* **WRITTEN TASK**: Search for the word "stored" in the entries. Each line that holds it should be copied.

* **INFORMATION**:
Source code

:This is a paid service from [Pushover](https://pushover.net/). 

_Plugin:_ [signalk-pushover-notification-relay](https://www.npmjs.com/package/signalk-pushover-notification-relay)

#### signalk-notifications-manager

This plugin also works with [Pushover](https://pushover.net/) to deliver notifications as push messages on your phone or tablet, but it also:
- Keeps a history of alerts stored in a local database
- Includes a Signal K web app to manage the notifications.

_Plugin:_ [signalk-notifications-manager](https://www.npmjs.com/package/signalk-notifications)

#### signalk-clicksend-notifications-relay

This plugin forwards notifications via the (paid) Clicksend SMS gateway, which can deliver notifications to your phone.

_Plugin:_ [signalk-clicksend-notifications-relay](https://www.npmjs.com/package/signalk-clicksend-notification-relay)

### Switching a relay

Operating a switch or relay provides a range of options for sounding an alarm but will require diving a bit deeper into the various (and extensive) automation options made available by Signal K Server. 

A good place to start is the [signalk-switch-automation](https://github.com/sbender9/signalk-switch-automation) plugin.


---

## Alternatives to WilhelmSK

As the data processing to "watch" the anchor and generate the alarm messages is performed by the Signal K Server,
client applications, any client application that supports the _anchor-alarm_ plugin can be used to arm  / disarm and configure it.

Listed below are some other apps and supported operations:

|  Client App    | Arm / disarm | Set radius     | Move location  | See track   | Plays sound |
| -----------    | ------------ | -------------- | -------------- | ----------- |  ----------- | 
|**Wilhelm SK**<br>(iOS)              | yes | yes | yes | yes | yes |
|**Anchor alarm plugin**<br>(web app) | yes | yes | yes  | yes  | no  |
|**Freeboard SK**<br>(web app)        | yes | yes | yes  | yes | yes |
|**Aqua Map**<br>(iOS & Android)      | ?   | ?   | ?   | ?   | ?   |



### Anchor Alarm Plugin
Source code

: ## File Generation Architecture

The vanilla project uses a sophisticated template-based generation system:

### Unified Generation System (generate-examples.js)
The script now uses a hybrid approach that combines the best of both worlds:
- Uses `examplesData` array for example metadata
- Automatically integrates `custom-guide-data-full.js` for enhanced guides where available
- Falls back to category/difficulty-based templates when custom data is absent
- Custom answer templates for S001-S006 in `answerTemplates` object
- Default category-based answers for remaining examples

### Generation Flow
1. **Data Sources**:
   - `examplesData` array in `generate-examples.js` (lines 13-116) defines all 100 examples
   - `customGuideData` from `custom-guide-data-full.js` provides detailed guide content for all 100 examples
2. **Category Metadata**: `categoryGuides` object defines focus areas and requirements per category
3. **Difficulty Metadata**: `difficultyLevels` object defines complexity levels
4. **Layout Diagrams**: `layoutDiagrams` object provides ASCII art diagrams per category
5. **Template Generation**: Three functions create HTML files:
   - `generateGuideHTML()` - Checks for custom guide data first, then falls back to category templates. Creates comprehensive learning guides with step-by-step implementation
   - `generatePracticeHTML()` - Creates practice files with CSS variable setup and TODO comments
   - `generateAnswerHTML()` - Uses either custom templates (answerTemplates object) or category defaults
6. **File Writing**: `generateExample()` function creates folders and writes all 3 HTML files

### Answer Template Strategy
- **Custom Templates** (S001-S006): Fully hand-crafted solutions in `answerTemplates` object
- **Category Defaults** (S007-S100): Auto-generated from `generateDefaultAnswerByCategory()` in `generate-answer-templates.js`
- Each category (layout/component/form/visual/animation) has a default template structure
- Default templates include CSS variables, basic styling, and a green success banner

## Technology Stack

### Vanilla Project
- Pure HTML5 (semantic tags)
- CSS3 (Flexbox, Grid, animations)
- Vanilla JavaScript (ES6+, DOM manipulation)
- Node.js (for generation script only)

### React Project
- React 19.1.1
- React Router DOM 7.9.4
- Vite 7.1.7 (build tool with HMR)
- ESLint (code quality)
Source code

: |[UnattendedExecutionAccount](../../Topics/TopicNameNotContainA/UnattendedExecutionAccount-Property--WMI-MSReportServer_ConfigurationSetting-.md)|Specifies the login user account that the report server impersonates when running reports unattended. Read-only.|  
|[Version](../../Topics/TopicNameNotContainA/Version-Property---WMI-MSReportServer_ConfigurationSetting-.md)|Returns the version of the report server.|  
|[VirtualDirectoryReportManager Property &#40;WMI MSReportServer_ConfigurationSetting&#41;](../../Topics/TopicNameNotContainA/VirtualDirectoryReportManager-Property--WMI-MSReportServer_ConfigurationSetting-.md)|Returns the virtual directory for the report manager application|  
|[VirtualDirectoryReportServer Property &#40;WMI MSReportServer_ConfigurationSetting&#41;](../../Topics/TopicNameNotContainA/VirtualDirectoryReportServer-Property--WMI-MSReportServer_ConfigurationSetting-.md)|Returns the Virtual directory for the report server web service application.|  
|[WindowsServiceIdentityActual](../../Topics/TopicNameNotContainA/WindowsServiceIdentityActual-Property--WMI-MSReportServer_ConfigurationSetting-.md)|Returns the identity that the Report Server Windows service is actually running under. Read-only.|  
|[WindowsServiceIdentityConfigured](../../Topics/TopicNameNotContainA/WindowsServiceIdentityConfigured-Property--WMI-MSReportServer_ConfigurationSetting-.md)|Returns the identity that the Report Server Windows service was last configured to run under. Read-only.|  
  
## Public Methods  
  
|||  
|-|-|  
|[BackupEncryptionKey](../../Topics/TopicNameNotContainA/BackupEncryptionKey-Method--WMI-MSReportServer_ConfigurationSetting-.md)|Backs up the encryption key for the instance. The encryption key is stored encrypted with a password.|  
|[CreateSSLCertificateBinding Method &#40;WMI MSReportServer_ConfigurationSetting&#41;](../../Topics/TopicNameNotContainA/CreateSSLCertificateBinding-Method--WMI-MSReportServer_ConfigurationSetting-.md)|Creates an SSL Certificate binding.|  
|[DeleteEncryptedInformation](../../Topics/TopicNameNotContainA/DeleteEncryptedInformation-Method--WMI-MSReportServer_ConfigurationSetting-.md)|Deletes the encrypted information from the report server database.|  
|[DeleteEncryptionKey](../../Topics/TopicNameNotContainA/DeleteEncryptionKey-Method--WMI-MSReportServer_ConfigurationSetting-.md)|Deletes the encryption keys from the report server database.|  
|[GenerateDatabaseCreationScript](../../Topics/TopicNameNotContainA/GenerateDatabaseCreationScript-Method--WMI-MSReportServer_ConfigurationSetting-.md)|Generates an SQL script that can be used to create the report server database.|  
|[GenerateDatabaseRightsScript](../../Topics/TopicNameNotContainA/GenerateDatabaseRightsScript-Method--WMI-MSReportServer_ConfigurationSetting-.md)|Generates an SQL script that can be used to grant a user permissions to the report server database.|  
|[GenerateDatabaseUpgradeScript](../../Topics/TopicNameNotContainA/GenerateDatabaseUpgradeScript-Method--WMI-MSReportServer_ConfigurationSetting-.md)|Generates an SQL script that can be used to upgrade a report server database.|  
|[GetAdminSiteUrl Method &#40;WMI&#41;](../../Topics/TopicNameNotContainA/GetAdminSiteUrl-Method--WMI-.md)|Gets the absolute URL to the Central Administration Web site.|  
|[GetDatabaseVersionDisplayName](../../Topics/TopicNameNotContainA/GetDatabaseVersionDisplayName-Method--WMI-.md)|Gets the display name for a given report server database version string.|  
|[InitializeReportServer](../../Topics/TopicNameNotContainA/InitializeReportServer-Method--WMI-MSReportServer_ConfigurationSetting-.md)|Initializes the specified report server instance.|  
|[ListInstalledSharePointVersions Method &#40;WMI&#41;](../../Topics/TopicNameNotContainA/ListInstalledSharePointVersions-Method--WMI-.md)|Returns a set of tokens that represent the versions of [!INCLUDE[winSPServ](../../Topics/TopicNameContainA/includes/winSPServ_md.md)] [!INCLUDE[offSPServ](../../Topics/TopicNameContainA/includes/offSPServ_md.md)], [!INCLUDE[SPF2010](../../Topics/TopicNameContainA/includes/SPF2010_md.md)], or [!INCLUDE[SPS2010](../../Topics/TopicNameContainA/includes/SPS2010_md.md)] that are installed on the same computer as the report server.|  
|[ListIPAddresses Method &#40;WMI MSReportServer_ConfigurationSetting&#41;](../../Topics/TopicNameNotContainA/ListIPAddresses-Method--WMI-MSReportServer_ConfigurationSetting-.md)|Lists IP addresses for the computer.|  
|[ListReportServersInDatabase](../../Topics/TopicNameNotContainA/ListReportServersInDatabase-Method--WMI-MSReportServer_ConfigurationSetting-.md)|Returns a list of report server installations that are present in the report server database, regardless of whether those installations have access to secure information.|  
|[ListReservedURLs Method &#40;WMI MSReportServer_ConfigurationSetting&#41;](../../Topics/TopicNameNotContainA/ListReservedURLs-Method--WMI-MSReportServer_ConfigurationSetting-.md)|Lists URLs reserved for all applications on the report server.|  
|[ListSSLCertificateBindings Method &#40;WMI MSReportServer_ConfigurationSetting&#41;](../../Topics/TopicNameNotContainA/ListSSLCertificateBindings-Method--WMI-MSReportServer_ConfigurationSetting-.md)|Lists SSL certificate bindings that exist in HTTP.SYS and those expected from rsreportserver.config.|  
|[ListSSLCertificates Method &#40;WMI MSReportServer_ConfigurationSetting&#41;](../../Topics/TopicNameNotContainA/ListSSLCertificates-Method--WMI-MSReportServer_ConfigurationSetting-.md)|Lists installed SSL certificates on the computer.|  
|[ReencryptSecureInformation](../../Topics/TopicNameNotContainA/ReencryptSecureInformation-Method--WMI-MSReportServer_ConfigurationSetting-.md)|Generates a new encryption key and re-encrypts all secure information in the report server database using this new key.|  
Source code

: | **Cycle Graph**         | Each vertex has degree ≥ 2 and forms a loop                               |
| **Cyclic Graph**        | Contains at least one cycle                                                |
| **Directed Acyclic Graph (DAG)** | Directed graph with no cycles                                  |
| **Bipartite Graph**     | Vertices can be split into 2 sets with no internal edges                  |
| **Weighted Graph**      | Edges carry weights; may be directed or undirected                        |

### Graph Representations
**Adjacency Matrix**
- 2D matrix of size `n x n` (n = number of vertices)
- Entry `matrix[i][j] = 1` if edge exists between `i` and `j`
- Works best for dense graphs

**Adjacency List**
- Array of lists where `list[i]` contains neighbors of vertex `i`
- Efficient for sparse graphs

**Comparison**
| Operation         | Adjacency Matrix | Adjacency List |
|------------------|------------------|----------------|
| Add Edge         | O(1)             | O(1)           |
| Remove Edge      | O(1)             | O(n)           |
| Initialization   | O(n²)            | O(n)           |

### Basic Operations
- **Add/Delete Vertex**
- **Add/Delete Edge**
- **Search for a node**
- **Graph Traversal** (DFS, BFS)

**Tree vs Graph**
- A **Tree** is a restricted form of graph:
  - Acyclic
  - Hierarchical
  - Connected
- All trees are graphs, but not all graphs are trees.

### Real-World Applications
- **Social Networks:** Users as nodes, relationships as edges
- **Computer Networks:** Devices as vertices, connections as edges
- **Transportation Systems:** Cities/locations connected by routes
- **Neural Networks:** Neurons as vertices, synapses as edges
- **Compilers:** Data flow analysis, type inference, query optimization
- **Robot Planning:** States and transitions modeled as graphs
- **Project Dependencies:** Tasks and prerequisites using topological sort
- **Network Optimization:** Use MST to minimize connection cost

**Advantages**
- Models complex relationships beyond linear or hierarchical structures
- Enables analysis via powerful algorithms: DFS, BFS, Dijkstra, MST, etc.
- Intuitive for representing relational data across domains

* **RESPONSE AREA**:
- Keeps a history of alerts stored in a local database
|[BackupEncryptionKey](../../Topics/TopicNameNotContainA/BackupEncryptionKey-Method--WMI-MSReportServer_ConfigurationSetting-.md)|Backs up the encryption key for the instance. The encryption key is stored encrypted with a password.|  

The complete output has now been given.